-------- TEKS BACAAN
Oleh: Maknyun Subuki
Secara umum, pidato Presiden dalam menyambut 17 Agustus 2021 ini terlalu positif. Baru mulai, Presiden mengibaratkan pandemi seperti api (kabakaran). Akan tetapi, dalam membicarakan kebakaran itu, yang ditekankan adalah pelajaran yang bisa diambil, mulai dari “menerangi untuk mawas diri” hingga menyonsong “tantangan masa depan”. Berikutnya Presiden bicara soal ujian yang “mengajarkan dan mengasah”. Ringkasnya, dalam pidato Presiden kita ini, pandemi itu positif.
Bukti lain dari pandemi itu positif, menurut pidato itu, adalah “penguatan infrastruktur kesehatan … yang mampu menghadapi ketidakpastian yang tinggi dalam pandemi”. Lainnya, menurut pidato itu, pandemi telah menguatkan “partisipasi, solidaritas, dan kegotongroyongan” masyarakat secara luar biasa.
----------------
-------- BAHAN YANG DIBERIKAN
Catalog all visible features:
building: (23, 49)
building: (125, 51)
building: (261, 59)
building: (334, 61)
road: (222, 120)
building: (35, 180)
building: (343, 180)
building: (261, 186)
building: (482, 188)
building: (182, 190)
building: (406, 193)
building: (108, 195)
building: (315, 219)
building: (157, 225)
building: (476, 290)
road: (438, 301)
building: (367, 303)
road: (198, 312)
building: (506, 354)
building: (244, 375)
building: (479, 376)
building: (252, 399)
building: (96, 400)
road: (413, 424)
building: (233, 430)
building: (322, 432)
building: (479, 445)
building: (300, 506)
----------------
> SOAL
Jawab pertanyaan berikut berdasarkan teks tentang pidato Presiden:
1. Pidato Presiden itu disampaikan untuk menyambut tanggal berapa?
2. Di awal pidato, pandemi diibaratkan seperti apa?
3. Menurut pidato itu, tiga hal apa dalam masyarakat yang dikuatkan oleh pandemi?

> JAWABAN SOAL
1. 17 Agustus 2021.
2. Seperti api (kebakaran).
3. Partisipasi, solidaritas, dan kegotongroyongan.